*Excerpted text*:
* * * *
Story and photo by Faye Powell
The Portland Upside
September 2009

p:ear gives homeless youth like Letti a space to grow creatively, intellectually and emotionally.

If home is where the heart is, what happens to the heart when one is homeless?

Seven years ago, Joy Cartier, Beth Burns and Pippa Arend had a vision of a safe haven for homeless youth in Portland that would address the needs of the total person—heart, mind and body. The three committed teachers from the alternative Greenhouse School were unwilling to give up on their homeless students when the school lost its funding. They also realized that education was only part of the solution. So together they raised $2,000—enough for one month’s rent—and p:ear (project: education, art, recreation) was born.

Associate director Cartier succinctly sums up p:ear’s innovative approach: “No one can do fractions all day.”
* * * *
*The task*:
Decide whether each statement agrees with the p:ear article, answering yes or no and quoting the words that settle it: (a) p:ear was founded by three teachers from the Greenhouse School; (b) the founders raised enough money for a year of rent; (c) Cartier serves as p:ear's executive director. Rely only on the p:ear article above.

*Dataset section*:
* * * *
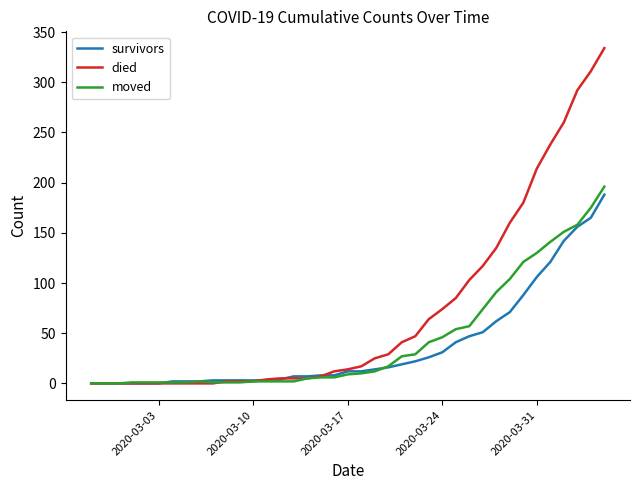

Which series has the widest spread of values?

died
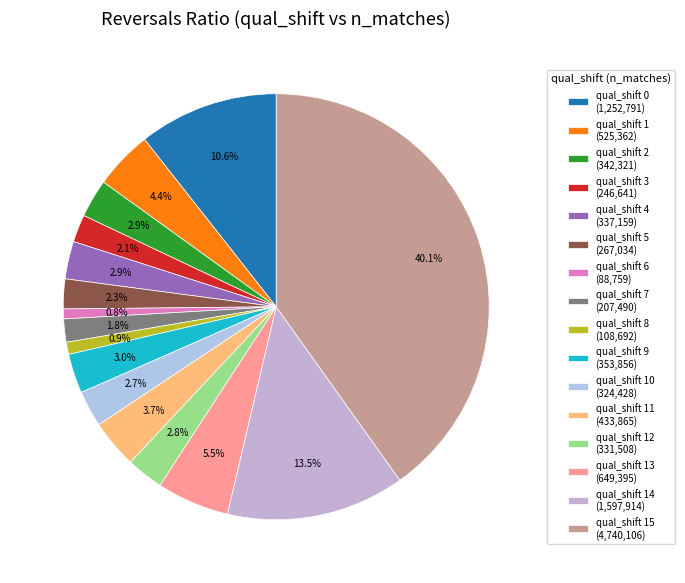

Does any single category account for the majority?

No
* * * *
*Task answer*:
(a) Yes: "The three committed teachers from the alternative Greenhouse School"
(b) No: "enough for one month’s rent"
(c) No: "Associate director Cartier"